Häuser mit Geschichte

1902 liefen in New York Wetten, wann der Wind das Flatiron Building umblasen würde.
Das Flatiron Building und das Chrysler Building in New York - das eine diese Woche ins Ausland verkauft, das andere offenbar demnächst - sind zwei der berühmtesten Gebäude von Manhattan. Auch wer noch nie dort war, kennt sie aus Bildern und Filmen.

Die stählerne Spitze des Chrysler wurde etwa in den Filmen "Deep Impact", "Armageddon", "A.I." und "Spider-Man" prominent ins Bild gerückt; das Flatiron wiederum musste beispielsweise für den "Spider-Man"-Film als Redaktion des "Daily Bugle" herhalten.

Die Mutter aller New Yorker Hochhäuser
Beide Gebäude sind architektonische Meilensteine. Das Flatiron aus dem Jahr 1902 ist zwar nicht der erste Wolkenkratzer der Welt, als der es manchmal bezeichnet wird, aber jedenfalls die "Mutter" aller New Yorker Hochhäuser.

Heute ist das Gebäude mit seinen 22 Stockwerken und 87 Metern ein Winzling in New York. Zur Zeit seiner Erbauung verschlug die - durch die Stahlrahmenkonstruktion erstmals erreichbare - Höhe den New Yorkern jedoch den Atem. Damals wurde stadtweit gewettet, wann der Wind das Haus umblasen würde.

Bügeleisen mit Zweimeterspitze
Noch heute wirkt die Konstruktion durch ihre spitze Form, die bis auf zwei Meter zusammenläuft, spektakulär. Der enge, dreieckige Bauplatz gab die Form vor, die dem Haus wiederum seinen Spitznamen gab: Flatiron, das Bügeleisen. Offiziell heißt es Fuller Building.

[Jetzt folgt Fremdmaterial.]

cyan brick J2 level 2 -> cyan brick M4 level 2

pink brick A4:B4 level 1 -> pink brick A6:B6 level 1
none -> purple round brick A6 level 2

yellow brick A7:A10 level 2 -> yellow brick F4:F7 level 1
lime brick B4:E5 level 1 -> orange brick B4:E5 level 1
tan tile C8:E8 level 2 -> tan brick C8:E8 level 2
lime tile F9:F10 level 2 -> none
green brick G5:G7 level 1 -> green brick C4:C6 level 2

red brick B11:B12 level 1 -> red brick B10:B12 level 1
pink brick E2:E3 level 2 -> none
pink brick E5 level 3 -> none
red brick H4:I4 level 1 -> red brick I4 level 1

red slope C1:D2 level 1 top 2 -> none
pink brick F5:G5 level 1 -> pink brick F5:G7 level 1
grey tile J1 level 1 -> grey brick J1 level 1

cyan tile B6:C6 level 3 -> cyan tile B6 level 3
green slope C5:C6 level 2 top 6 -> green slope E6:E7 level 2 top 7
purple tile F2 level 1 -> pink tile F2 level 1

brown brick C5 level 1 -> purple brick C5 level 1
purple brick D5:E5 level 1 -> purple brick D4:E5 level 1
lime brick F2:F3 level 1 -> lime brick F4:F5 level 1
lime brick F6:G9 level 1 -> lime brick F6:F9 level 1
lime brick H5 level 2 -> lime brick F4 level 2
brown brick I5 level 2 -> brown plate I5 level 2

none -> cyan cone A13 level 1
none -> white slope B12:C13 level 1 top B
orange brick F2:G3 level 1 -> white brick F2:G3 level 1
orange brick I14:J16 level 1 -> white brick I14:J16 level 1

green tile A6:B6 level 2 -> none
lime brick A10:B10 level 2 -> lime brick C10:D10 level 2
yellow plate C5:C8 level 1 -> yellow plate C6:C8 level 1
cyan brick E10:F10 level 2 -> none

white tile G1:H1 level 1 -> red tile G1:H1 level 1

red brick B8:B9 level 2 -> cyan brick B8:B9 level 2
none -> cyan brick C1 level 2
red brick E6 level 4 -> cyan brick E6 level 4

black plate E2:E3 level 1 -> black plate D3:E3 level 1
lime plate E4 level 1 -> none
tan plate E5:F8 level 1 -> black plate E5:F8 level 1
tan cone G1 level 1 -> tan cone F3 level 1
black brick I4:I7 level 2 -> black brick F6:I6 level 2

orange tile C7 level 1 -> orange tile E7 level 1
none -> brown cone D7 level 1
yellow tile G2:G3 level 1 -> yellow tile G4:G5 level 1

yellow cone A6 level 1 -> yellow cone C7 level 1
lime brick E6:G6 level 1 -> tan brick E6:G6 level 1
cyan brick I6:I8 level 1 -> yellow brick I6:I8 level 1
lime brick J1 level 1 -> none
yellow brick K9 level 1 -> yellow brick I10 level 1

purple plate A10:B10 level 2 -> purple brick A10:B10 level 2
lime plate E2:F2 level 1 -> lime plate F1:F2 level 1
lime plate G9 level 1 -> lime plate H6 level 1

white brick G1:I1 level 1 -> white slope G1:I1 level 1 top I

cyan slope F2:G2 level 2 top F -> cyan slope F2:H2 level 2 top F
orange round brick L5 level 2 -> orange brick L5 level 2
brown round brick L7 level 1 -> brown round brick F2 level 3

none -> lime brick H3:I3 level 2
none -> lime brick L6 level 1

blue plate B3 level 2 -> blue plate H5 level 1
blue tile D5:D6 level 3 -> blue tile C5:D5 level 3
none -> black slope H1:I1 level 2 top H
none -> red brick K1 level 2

Während das Flatiron den Beginn der New Yorker Hochhausarchitektur markiert, steht das Chrysler Building (319 Meter Höhe, 77 Stockwerke) für seinen Art-Deco-Höhepunkt in den 30er Jahren. Architekten und Kunstkritiker schätzen es als weit wichtiger ein als etwa das Empire State Building.

Ganz nach dem Geschmack von New York
Auch die New Yorker selbst küren das Chrysler immer wieder in Umfragen zum Lieblingsgebäude in ihrer Stadt. Das mag auch damit zu tun haben, dass die Baugeschichte des 1930 fertiggestellten Wolkenkratzers eine Story ganz nach dem Geschmack von New York ist.

Das Chrysler mag heute nach der perfekten Umsetzung einer architektonischen Vision aussehen, in Wirklichkeit verdankt das Juwel sein Aussehen Zufällen, Streitereien und Eigensinnigkeiten des damaligen Bauherrn Walter P. Chrysler.

Ein Haus wie ein Auto
Vor allem die berühmte Krone des Wolkenkratzers ist das Resultat eines Gerangels zwischen dem Chef des Autokonzerns und seinem Architekten William van Alen. Der verwendete auch nur widerwillig Stahl dafür: Ursprünglich hatte er von einer Glaskuppel geträumt.

Die charakteristischen "Zacken in der Krone" des Hauses und die bekannten Wasserspeier musste Van Alen wiederum einfügen, weil sein Auftraggeber wollte, dass das Haus wie ein Auto aussieht: Die architektonischen Elemente sollen den Kühlergrill eines Chrysler symbolisieren.

Geheimoperation "Nadel"
Dass das Gebäude von einer 56 Meter hohen "Nadel" gekrönt ist, war ebenfalls nur ein Zufallsprodukt. Das Chrysler sollte um jeden Preis das damals höchste Haus der Welt werden. Doch auch die Bank of Manhattan wollte diesen PR-trächtigen Titel für ihre Zentrale.

Die Spitze wurde deshalb versteckt im Heizungssystem gelagert, bis der Bau der Bank of Manhattan fast abgeschlossen war - und dann in einer Geheimaktion in nur 90 Minuten auf dem Gebäude montiert. Das Honorar für all die Extraleistungen blieb Walter P. Chrysler dem Architekten bis ans Lebensende schuldig.